### Exercise
Output the listing below exactly, minus its images.

### Information provided
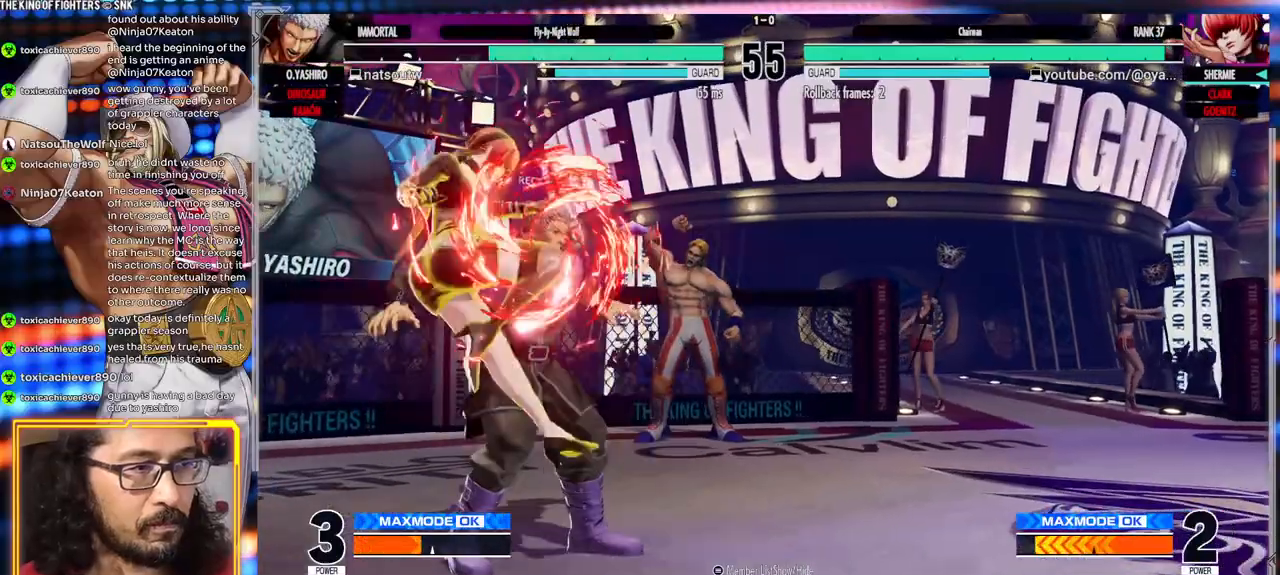
{"dt_ms": 500, "buttons": ["A", "X", "Y"], "left_stick": "center", "events": [[133, "R1", "up"], [300, "Y", "down"], [317, "X", "down"], [367, "A", "down"]]}
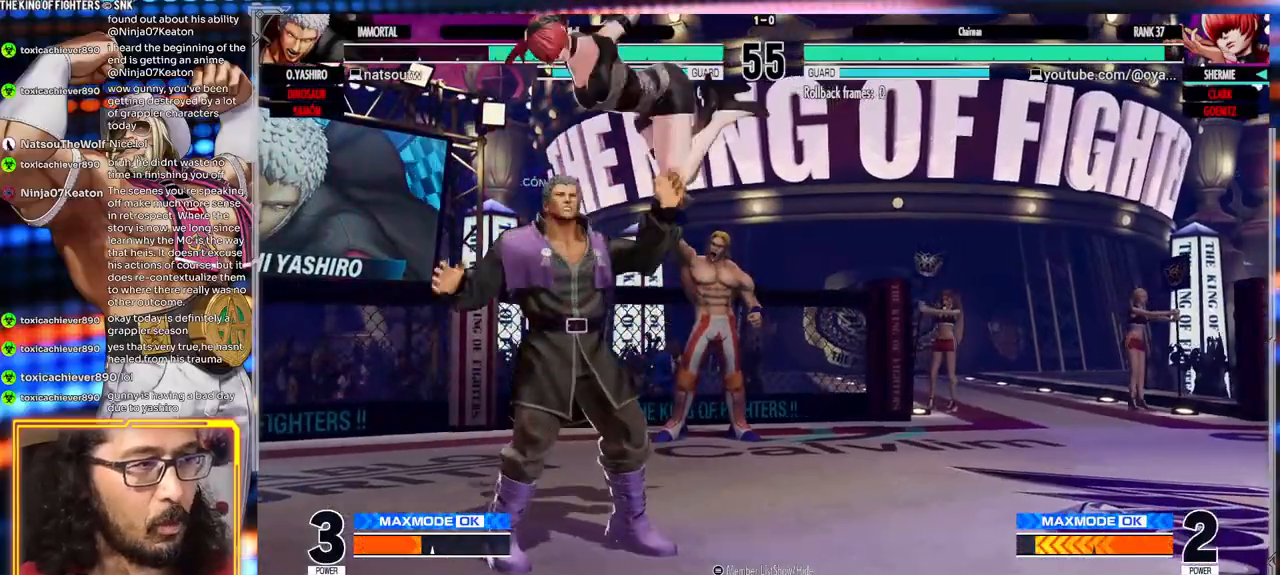
{"dt_ms": 500, "buttons": [], "left_stick": "center", "events": [[150, "Y", "up"], [183, "X", "up"], [267, "A", "up"], [300, "Y", "down"], [317, "X", "down"], [367, "A", "down"], [383, "Y", "up"], [417, "X", "up"], [450, "A", "up"]]}
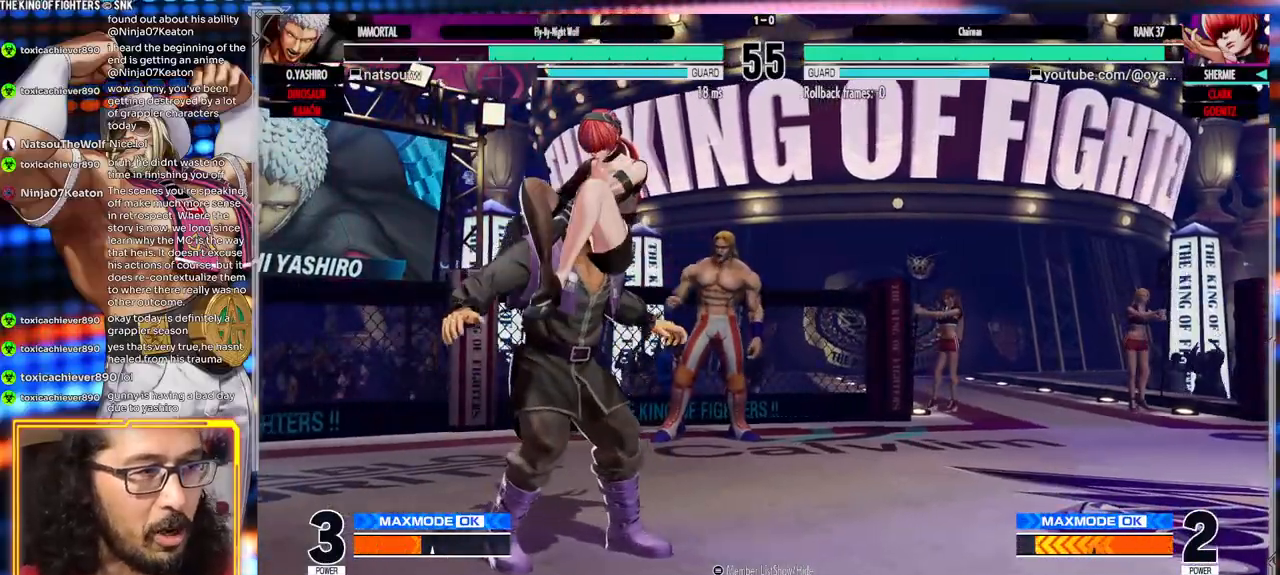
{"dt_ms": 1000, "buttons": ["A"], "left_stick": "center"}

### Expected answer
{"dt_ms": 500, "buttons": ["A", "X", "Y"], "left_stick": "center", "events": [[133, "R1", "up"], [300, "Y", "down"], [317, "X", "down"], [367, "A", "down"]]}
{"dt_ms": 500, "buttons": [], "left_stick": "center", "events": [[150, "Y", "up"], [183, "X", "up"], [267, "A", "up"], [300, "Y", "down"], [317, "X", "down"], [367, "A", "down"], [383, "Y", "up"], [417, "X", "up"], [450, "A", "up"]]}
{"dt_ms": 1000, "buttons": ["A"], "left_stick": "center"}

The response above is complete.